Comprendre ce qu’est la théorie critique de Feenberg et ce qu’elle apporte à la connaissance du code de la technologie est une chose, mais comment former des citoyens selon cette perspective? Quel type de pouvoir le code de la technologie peut-il donner aux citoyens? Comment faire en sorte que le citoyen soit un acteur éthique de la société technologique? Et en quoi cela serait-il pédagogique et en concordance avec les finalités éducatives?

Nous proposons de trouver des éléments de réponses à ces questions chez le hacker. Le hacker est un type d’acteur dont la spécificité est justement de comprendre le code des logiciels et des systèmes, de le modifier afin de l’améliorer et d’apprendre, mais aussi, de le dévoiler et de le partager, ce qui d’un premier coup d’œil, semblent des valeurs que partagerait le hacker avec un citoyen défini par l’action éthique.

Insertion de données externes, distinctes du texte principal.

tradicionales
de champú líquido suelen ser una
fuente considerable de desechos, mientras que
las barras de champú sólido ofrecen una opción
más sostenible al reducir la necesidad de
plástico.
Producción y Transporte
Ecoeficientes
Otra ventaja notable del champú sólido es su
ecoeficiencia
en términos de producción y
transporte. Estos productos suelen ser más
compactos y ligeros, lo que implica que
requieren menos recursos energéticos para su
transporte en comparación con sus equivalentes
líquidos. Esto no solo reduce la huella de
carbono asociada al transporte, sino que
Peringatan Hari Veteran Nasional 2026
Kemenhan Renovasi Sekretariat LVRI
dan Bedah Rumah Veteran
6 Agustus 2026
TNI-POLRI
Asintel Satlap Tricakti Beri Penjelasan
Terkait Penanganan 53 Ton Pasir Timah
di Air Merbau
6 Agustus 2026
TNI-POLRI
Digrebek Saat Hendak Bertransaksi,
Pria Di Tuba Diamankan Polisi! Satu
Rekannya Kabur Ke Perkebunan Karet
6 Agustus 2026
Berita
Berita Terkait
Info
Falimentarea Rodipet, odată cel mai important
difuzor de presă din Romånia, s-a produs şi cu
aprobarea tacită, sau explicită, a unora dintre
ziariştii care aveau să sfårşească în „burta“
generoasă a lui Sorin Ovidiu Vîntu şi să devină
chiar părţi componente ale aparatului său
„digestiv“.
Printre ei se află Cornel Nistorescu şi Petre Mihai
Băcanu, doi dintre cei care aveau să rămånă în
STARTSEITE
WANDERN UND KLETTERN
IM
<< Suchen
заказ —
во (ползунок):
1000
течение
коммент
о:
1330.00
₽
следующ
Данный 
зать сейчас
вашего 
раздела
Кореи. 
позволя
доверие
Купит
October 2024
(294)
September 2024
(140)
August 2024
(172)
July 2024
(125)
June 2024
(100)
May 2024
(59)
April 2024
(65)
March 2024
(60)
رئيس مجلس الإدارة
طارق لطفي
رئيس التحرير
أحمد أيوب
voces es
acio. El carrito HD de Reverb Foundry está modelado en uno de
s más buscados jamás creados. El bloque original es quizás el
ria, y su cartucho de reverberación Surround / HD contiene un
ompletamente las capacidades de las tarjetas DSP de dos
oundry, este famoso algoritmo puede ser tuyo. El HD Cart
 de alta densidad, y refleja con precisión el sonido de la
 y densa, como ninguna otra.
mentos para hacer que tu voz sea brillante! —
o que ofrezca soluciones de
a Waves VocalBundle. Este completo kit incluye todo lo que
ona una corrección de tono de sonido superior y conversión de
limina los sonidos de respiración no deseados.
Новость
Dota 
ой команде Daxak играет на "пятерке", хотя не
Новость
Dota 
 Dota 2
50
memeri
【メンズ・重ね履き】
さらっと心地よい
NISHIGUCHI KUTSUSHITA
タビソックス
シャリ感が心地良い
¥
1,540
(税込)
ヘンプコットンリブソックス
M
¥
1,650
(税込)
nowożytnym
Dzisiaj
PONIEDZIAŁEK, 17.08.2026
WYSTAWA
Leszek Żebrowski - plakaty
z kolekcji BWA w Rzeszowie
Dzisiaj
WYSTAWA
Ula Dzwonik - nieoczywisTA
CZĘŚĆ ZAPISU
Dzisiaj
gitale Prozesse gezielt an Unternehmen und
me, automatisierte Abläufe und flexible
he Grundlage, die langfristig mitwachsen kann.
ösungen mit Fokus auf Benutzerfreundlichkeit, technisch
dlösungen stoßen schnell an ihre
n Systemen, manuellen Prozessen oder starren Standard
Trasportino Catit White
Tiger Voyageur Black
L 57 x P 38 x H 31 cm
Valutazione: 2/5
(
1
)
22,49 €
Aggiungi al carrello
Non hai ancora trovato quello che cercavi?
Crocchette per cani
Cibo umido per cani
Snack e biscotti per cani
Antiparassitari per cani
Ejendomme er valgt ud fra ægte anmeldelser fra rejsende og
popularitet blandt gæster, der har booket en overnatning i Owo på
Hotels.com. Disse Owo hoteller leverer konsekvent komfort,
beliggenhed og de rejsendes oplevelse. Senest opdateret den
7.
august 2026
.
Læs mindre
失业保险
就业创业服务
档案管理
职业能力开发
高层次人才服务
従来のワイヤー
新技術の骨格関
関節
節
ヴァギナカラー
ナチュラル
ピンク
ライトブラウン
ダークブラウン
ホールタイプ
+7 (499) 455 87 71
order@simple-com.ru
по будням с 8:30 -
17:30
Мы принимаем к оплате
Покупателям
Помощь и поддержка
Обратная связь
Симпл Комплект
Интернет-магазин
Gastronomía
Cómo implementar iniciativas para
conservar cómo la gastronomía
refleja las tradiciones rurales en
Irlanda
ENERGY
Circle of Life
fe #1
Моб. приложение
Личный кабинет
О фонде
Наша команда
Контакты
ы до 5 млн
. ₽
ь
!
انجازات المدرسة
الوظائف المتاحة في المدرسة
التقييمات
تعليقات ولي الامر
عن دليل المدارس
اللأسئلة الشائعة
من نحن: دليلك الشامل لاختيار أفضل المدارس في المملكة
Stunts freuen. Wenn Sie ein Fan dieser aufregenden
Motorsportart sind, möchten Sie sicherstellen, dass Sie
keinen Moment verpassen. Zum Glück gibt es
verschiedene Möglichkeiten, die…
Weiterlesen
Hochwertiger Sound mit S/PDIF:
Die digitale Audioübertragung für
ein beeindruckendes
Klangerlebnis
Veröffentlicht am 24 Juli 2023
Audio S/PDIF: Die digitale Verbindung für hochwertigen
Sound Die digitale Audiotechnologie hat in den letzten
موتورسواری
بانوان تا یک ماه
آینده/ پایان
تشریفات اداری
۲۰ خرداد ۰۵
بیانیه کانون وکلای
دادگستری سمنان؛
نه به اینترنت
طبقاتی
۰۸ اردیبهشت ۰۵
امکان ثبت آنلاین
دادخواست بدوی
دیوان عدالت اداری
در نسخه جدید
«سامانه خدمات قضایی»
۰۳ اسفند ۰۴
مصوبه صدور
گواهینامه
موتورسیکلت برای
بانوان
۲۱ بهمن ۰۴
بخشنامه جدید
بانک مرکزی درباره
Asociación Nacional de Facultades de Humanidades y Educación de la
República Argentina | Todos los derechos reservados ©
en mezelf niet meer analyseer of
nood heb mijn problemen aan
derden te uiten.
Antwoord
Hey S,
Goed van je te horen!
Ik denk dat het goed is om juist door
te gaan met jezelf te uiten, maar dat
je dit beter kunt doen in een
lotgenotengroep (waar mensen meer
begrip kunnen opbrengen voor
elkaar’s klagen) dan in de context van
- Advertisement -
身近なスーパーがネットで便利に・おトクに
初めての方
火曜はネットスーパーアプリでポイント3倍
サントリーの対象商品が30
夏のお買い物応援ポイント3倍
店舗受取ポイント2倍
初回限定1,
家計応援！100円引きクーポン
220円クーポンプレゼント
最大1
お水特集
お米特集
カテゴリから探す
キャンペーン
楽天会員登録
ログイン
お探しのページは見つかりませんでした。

Plusieurs exemples ont permis de tourner notre regard sur le personnage du hacker, citons celui qui est rapporté par Jesiek (2003) dans Democratizing software: Open source, the hacker ethic, and beyond. Dans cet article, Jesiek relate l’épisode de l’introduction du système d’exploitation Windows 98 en Islande. À l’époque, la firme Microsoft avait annoncé que Windows 98 ne serait pas offert en islandais. La raison officielle, et évidente dans un contexte corporatif, est que l’Islande est un trop petit marché. Les autorités culturelles de l’Islande ont alors demandé la permission de traduire eux-mêmes le système d’exploitation, mais comme le code est fermé, et que Microsoft ne tenait pas à l’ouvrir pour la traduction, la réponse a été négative. C’est alors que des hackers ont proposé une alternative en traduisant l’environnement libre KDE qui fonctionne sur le système d’exploitation GNU/Linux. La réaction de Microsoft a donc été, pour les versions subséquentes de Windows, de toujours offrir l’islandais. Cette offre, sans pressions et sans alternatives, ne serait probablement pas arrivée. Comme le souligne Jesiek :

In this case, the open source model of software development facilitated a rapid reaction to specific social values and goals, namely the preservation of native culture via the Icelandic language, while the closed commercial developer lagged behind (Jesiek, 2003, sect. Social values in the technical code).

Les hackers, en traduisant l’environnement de bureau KDE, ont manié le code pour qu’il puisse offrir des fonctions semblables à ce que les langues populaires offrent. Ils ont aussi agi au niveau de la signification, en permettant la préservation de l’islandais, ce qui a une valeur culturelle et patrimoniale. Par la connaissance du code, les hackers ont renversé le rapport de force économique, ils ont permis de contourner les raisons qui étaient invoquées pour justifier l’exclusion d’une langue d’un système technique qui influence des aspects importants de la vie en société.

Bref, si la théorie politique de la technologie de Feenberg autorise une compréhension de la technologie axée sur un « code » composée de fonctions et de significations et qui pourrait permettre, en théorie, à des citoyens de devenir acteurs autonomes (empowerment) en modifiant ces éléments, une étude du hacker pourrait nous aider à comprendre les mécanismes de cette action. Une mise en parallèle du cadre théorique de Feenberg et du hacker pourrait ainsi nous permettre de concevoir en quoi la technologie pourrait être « différemment » pédagogique.